Thursday 20 July 2017

'We would need 1,000 officers to fully police fence at Shannon Airport'

Chief Superintendent John Kerin. Picture: Press 22
Chief Superintendent John Kerin. Picture: Press 22

Andrew Hamilton

Gardai have admitted that it is beyond their capability to fully police the fence at Shannon Airport from a possible terrorist threat.

Co Clare's most senior garda, Chief Superintendent John Kerin, said: "There is a 9km perimeter fence around that airport and there is no way that we can stop people coming over that fence. We would need 1,000 officers to do that.

"There are additional armed response units which regularly patrol in Co Clare and patrol the airport," he said.

But he added: "It would be very foolish of me to say that something like what happened in Britain [a terrorist attack] won't happen here."

Chief Supt Kerin said that while 100pc safety can never be guaranteed, measures were being taken to protect Shannon Airport.

Speaking at a Joint Policing meeting of Clare County Council, he said: "In the same way that crime has changed, terrorism has changed as well.
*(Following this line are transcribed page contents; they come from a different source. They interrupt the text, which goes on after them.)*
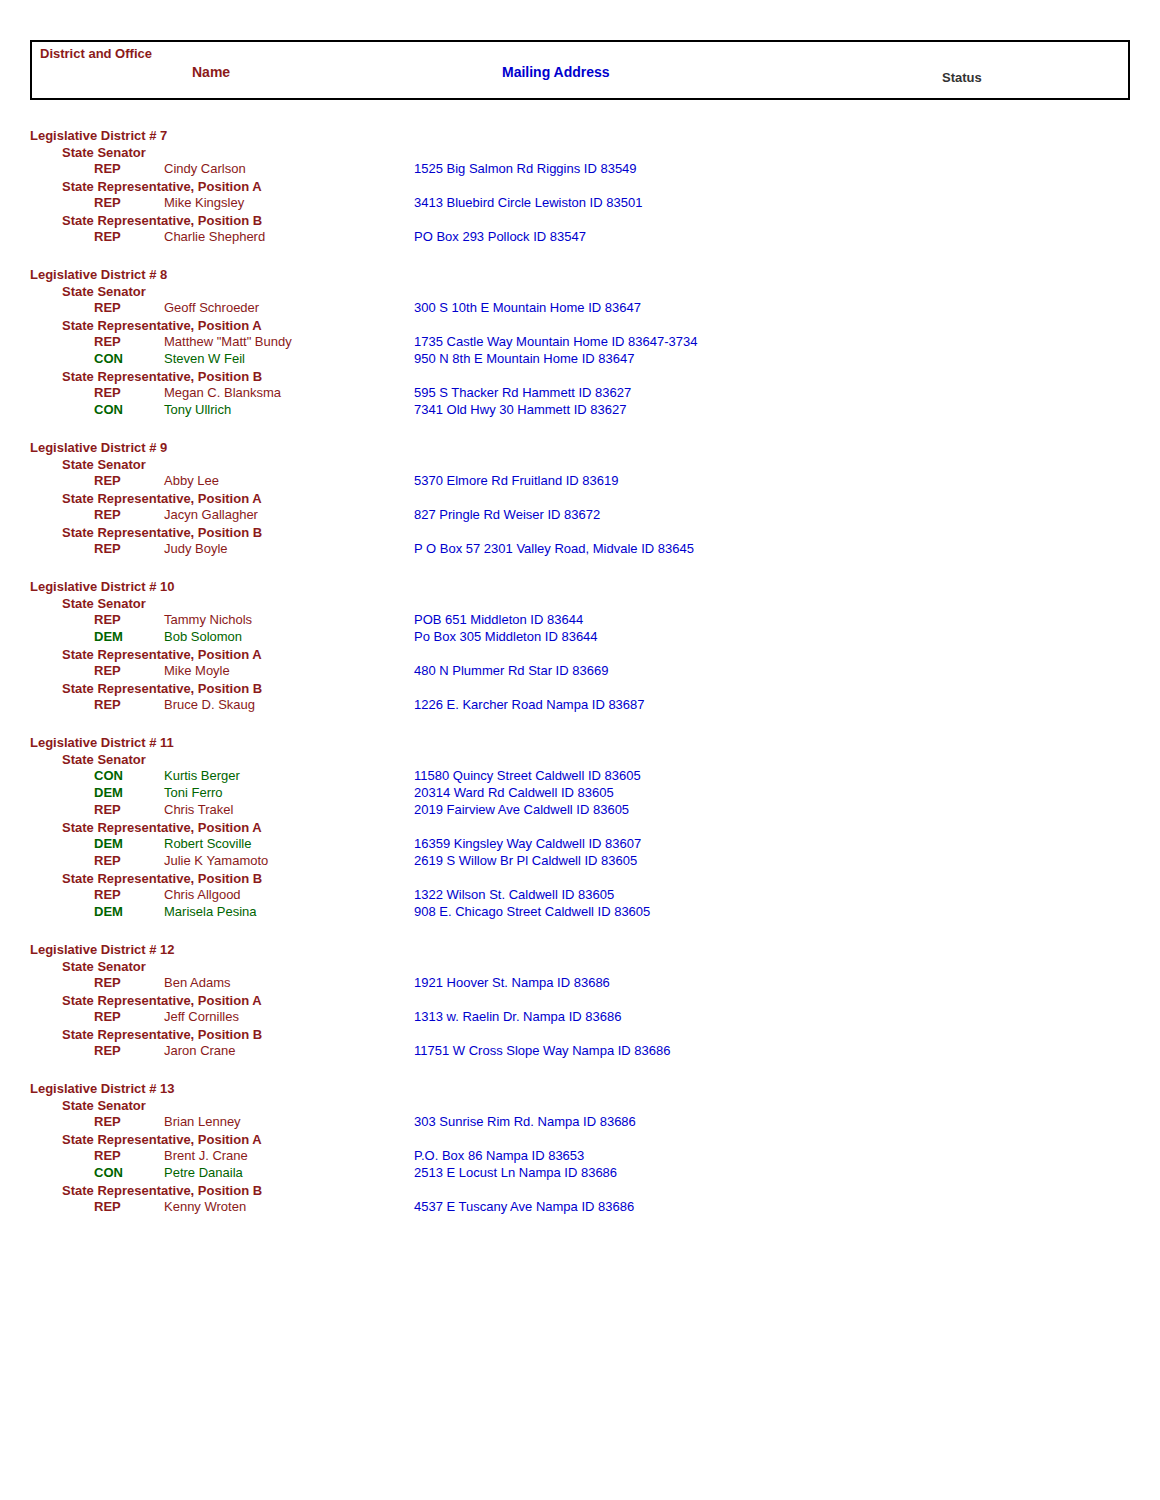District and Office Name Mailing Address Status
Legislative District # 7
State Senator
| REP | Cindy Carlson | 1525 Big Salmon Rd Riggins ID 83549 |
State Representative, Position A
| REP | Mike Kingsley | 3413 Bluebird Circle Lewiston ID 83501 |
State Representative, Position B
| REP | Charlie Shepherd | PO Box 293 Pollock ID 83547 |
Legislative District # 8
State Senator
| REP | Geoff Schroeder | 300 S 10th E Mountain Home ID 83647 |
State Representative, Position A
| REP | Matthew "Matt" Bundy | 1735 Castle Way Mountain Home ID 83647-3734 |
| CON | Steven W Feil | 950 N 8th E Mountain Home ID 83647 |
State Representative, Position B
| REP | Megan C. Blanksma | 595 S Thacker Rd Hammett ID 83627 |
| CON | Tony Ullrich | 7341 Old Hwy 30 Hammett ID 83627 |
Legislative District # 9
State Senator
| REP | Abby Lee | 5370 Elmore Rd Fruitland ID 83619 |
State Representative, Position A
| REP | Jacyn Gallagher | 827 Pringle Rd Weiser ID 83672 |
State Representative, Position B
| REP | Judy Boyle | P O Box 57 2301 Valley Road, Midvale ID 83645 |
Legislative District # 10
State Senator
| REP | Tammy Nichols | POB 651 Middleton ID 83644 |
| DEM | Bob Solomon | Po Box 305 Middleton ID 83644 |
State Representative, Position A
| REP | Mike Moyle | 480 N Plummer Rd Star ID 83669 |
State Representative, Position B
| REP | Bruce D. Skaug | 1226 E. Karcher Road Nampa ID 83687 |
Legislative District # 11
State Senator
| CON | Kurtis Berger | 11580 Quincy Street Caldwell ID 83605 |
| DEM | Toni Ferro | 20314 Ward Rd Caldwell ID 83605 |
| REP | Chris Trakel | 2019 Fairview Ave Caldwell ID 83605 |
State Representative, Position A
| DEM | Robert Scoville | 16359 Kingsley Way Caldwell ID 83607 |
| REP | Julie K Yamamoto | 2619 S Willow Br Pl Caldwell ID 83605 |
State Representative, Position B
| REP | Chris Allgood | 1322 Wilson St. Caldwell ID 83605 |
| DEM | Marisela Pesina | 908 E. Chicago Street Caldwell ID 83605 |
Legislative District # 12
State Senator
| REP | Ben Adams | 1921 Hoover St. Nampa ID 83686 |
State Representative, Position A
| REP | Jeff Cornilles | 1313 w. Raelin Dr. Nampa ID 83686 |
State Representative, Position B
| REP | Jaron Crane | 11751 W Cross Slope Way Nampa ID 83686 |
Legislative District # 13
State Senator
| REP | Brian Lenney | 303 Sunrise Rim Rd. Nampa ID 83686 |
State Representative, Position A
| REP | Brent J. Crane | P.O. Box 86 Nampa ID 83653 |
| CON | Petre Danaila | 2513 E Locust Ln Nampa ID 83686 |
State Representative, Position B
| REP | Kenny Wroten | 4537 E Tuscany Ave Nampa ID 83686 |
I can only speak for our own situation around the airport, we have a 24/7 armed presence there.

"We have a lot of resources tied up protecting military aircrafts coming through the airport and protecting VIPs coming through the airport. "It is something that I wish we didn't have to do, but we are obliged to do it."

He also confirmed that increased security at Sunday's match between Clare and Kerry was terrorism-related.
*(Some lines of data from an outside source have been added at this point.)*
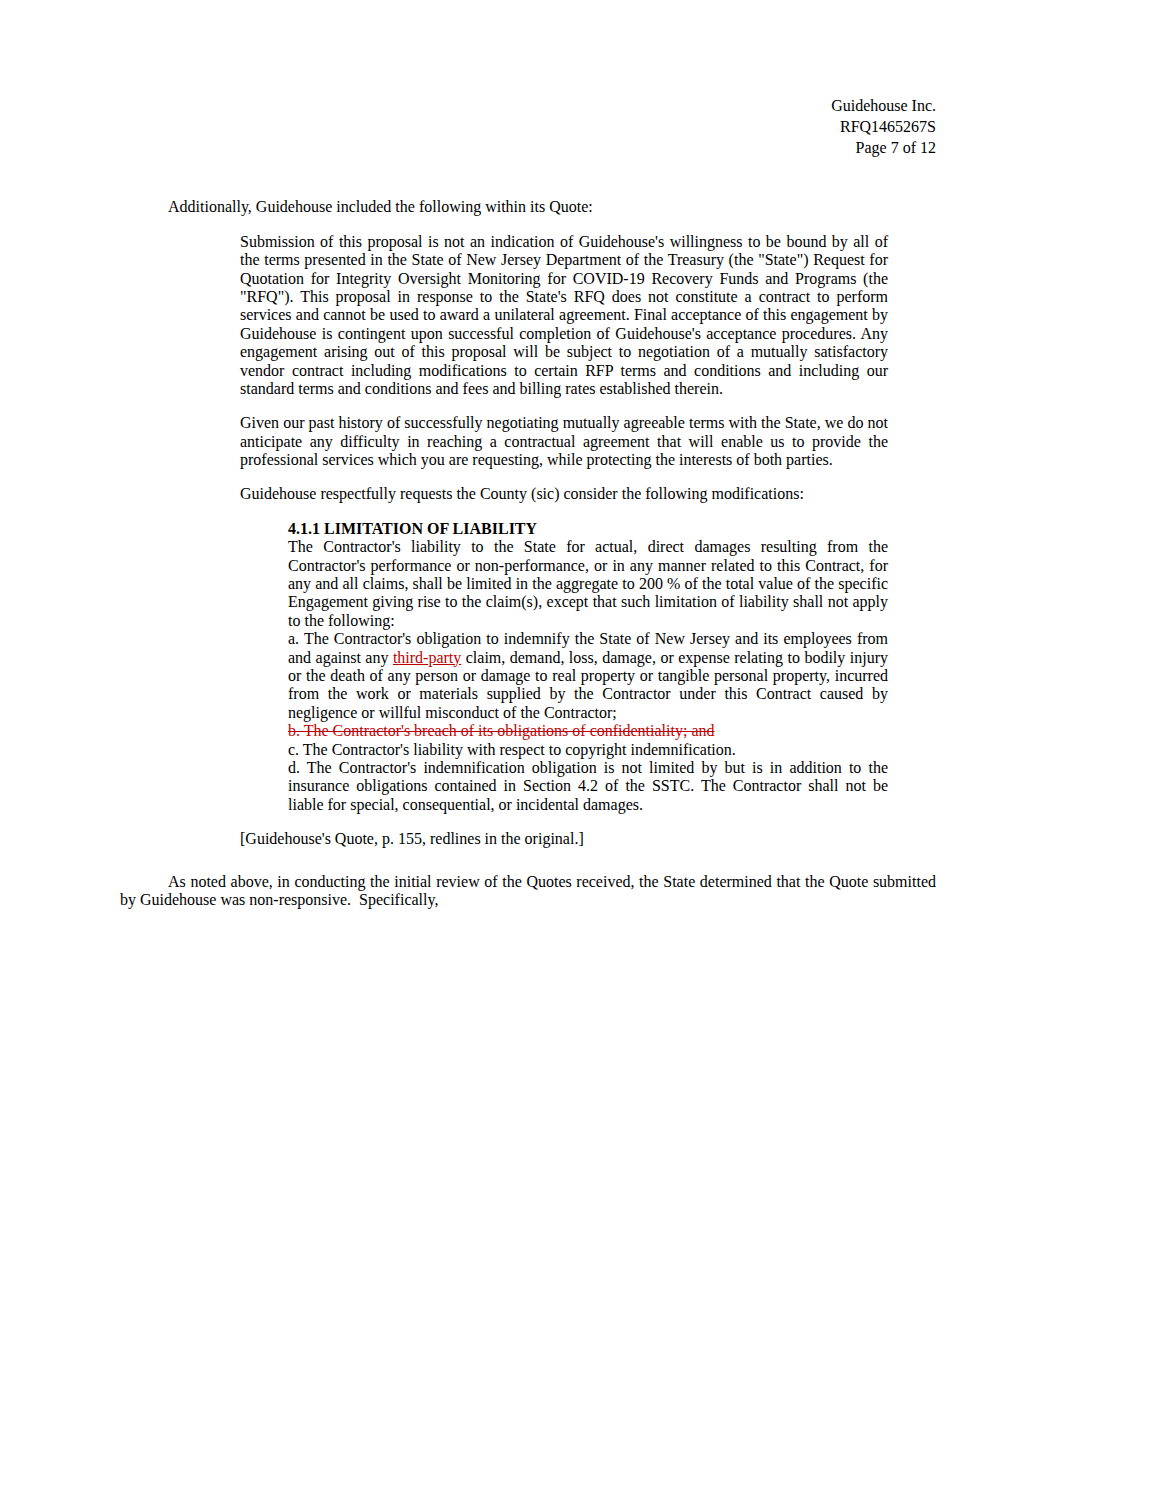Guidehouse Inc.
RFQ1465267S
Page 7 of 12
Additionally, Guidehouse included the following within its Quote:
Submission of this proposal is not an indication of Guidehouse's willingness to be bound by all of the terms presented in the State of New Jersey Department of the Treasury (the "State") Request for Quotation for Integrity Oversight Monitoring for COVID-19 Recovery Funds and Programs (the "RFQ"). This proposal in response to the State's RFQ does not constitute a contract to perform services and cannot be used to award a unilateral agreement. Final acceptance of this engagement by Guidehouse is contingent upon successful completion of Guidehouse's acceptance procedures. Any engagement arising out of this proposal will be subject to negotiation of a mutually satisfactory vendor contract including modifications to certain RFP terms and conditions and including our standard terms and conditions and fees and billing rates established therein.
Given our past history of successfully negotiating mutually agreeable terms with the State, we do not anticipate any difficulty in reaching a contractual agreement that will enable us to provide the professional services which you are requesting, while protecting the interests of both parties.
Guidehouse respectfully requests the County (sic) consider the following modifications:
4.1.1 LIMITATION OF LIABILITY
The Contractor's liability to the State for actual, direct damages resulting from the Contractor's performance or non-performance, or in any manner related to this Contract, for any and all claims, shall be limited in the aggregate to 200 % of the total value of the specific Engagement giving rise to the claim(s), except that such limitation of liability shall not apply to the following:
a. The Contractor's obligation to indemnify the State of New Jersey and its employees from and against any third-party claim, demand, loss, damage, or expense relating to bodily injury or the death of any person or damage to real property or tangible personal property, incurred from the work or materials supplied by the Contractor under this Contract caused by negligence or willful misconduct of the Contractor;
b. The Contractor's breach of its obligations of confidentiality; and
c. The Contractor's liability with respect to copyright indemnification.
d. The Contractor's indemnification obligation is not limited by but is in addition to the insurance obligations contained in Section 4.2 of the SSTC. The Contractor shall not be liable for special, consequential, or incidental damages.
[Guidehouse's Quote, p. 155, redlines in the original.]
As noted above, in conducting the initial review of the Quotes received, the State determined that the Quote submitted by Guidehouse was non-responsive. Specifically,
"We did meet with the GAA [ahead of the Clare verses Kerry match]. There was an incident the previous week when a banger went off at a GAA match and caused an incident. We wanted to ensure that the likes of that didn't happen. We had no information to suggest that an [terrorist] incident was going to happen [at this match]," he said.

On the challenge of combating radicalisation, he said: "We work closely with the Muslim community. The whole idea is to reassure them of our support and tell them of the ways that we enforce the laws in this country.

"We also go into secondary schools and third-level institutes to identify young people who are changing and being radicalised. I can assure you that it is top of our agenda."